OSHA requires a specific safety formaldehyde training for all employees who are exposed to formaldehyde concentrations of 0.1 parts per million (ppm) or greater. This formaldehyde training must include specific elements including education of the contents of the Formaldehyde Standard, the contents of the formaldehyde Safety Data Sheet (SDS), the health hazards of formaldehyde exposure, the proper use of necessary PPE, and spill response and clean-up procedures. This training is required by OSHA annually, and it may need to be provided to some employees who work outside the laboratory (operating room staff, labor and delivery staff, etc.). Even though the laboratory may not be responsible to provide this training, it is a good idea to communicate with other department leaders to ensure they get the required training for their staff.
Blades and other sharps pose great risks in AP procedure areas. Most microtomes and cryostats are equipped with knife guards- insist that they be used. Remove used blades with magnetic-tipped implements and insert new blades using rubber-tipped tweezers. Place disposable knives in sharps containers after use.

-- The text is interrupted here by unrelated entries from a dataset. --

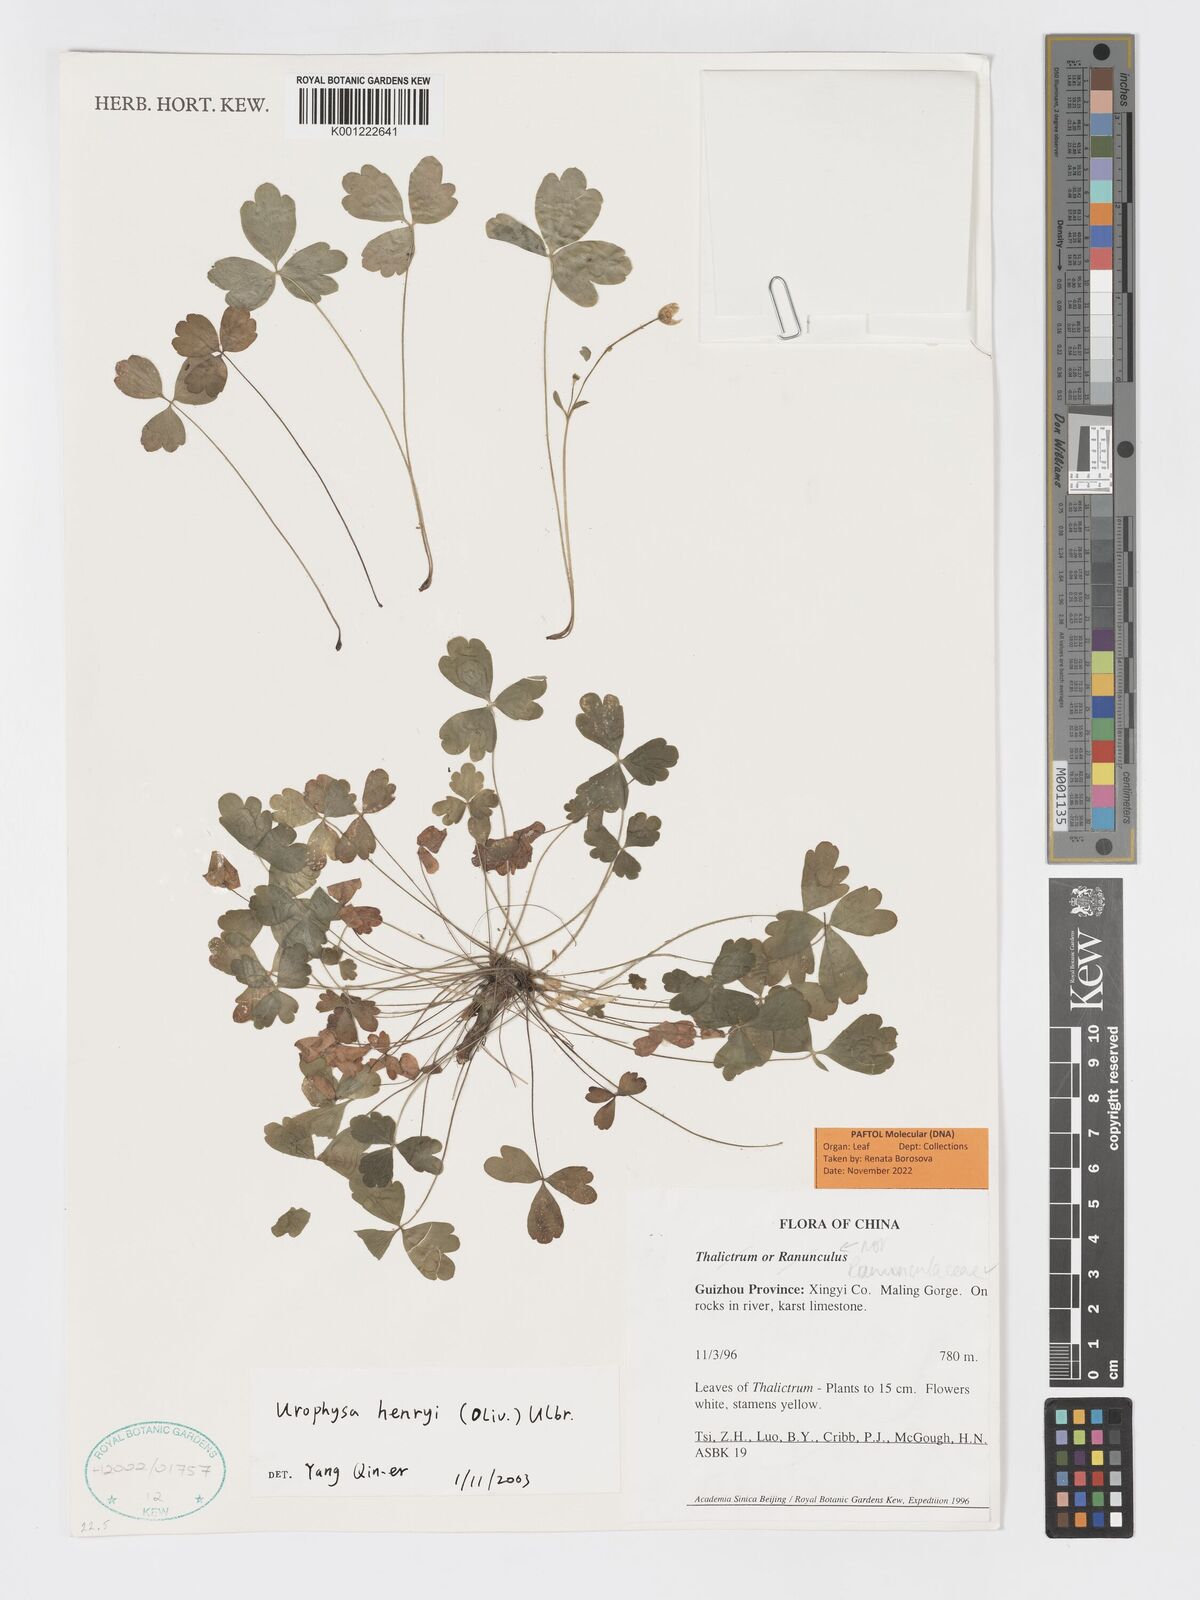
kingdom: Plantae
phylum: Tracheophyta
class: Magnoliopsida
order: Ranunculales
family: Ranunculaceae
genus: Urophysa
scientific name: Urophysa henryi
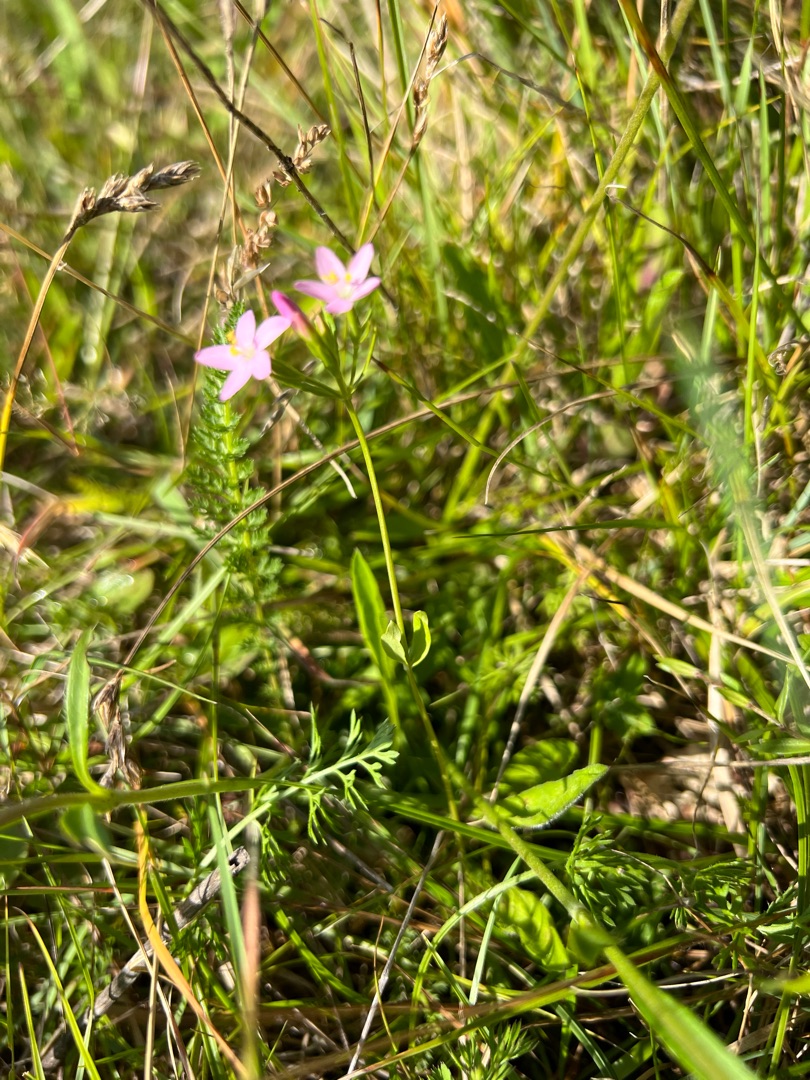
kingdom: Plantae
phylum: Tracheophyta
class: Magnoliopsida
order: Gentianales
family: Gentianaceae
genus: Centaurium
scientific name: Centaurium
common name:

Odd as it may seem, there are Cytology procedures where the hand-off of uncapped needles containing samples sometimes occurs. Unprotected needles should never be passed from one person’s hand to another. These needles should be placed on a counter or the technologist should only take them from the collector with an implement such as tweezers. Be sure there is ample space to safely perform the cytology tasks in the procedure area away from the lab.
Laboratory Safety is not a “one-size fits all” umbrella for all areas where laboratorians work. Risk assessments and task assessments are critical to determine the particular hazards in a specific lab. In the Anatomic Pathology laboratory, these assessments should guide safety leaders to those specific safety measures which can help your staff prevent injuries and exposures which can be career and life-changing.
-Dan Scungio, MT(ASCP), SLS, CQA (ASQ) has over 25 years experience as a certified medical technologist. Today he is the Laboratory Safety Officer for Sentara Healthcare, a system of seven hospitals and over 20 laboratories and draw sites in the Tidewater area of Virginia. He is also known as Dan the Lab Safety Man, a lab safety consultant, educator, and trainer.
3 thoughts on “Special Safety Considerations in the Anatomic Pathology Laboratory”
I just finished my stimulated clinical rotation for Histology. We deal with harmful chemicals everyday, but we could easily be forgetful as it is just our ‘everyday’ routine. Since we are still stimulated in a school environment, the safety precautions is heavily stressed upon. It will be interesting to see how the ‘real world’ will be like. Thanks for the read.
This is a good article for all of us who work in the lab no matter the chemical we are exposed to safety is paramount
This is a well written article about laboratory safety. I am new in the lab as a training student, learning all of the safety procedures for my hospitals location. Reading this article has made me more aware and alert about the laboratory safety and following my labs safety data sheets (SDS). Taking caution when working in blood bank is extremely important too. I was working and looked down and noticed my glove was cut open from the unit tag device. After reading this article, I will be more aware and cautious of my safety actions in the lab.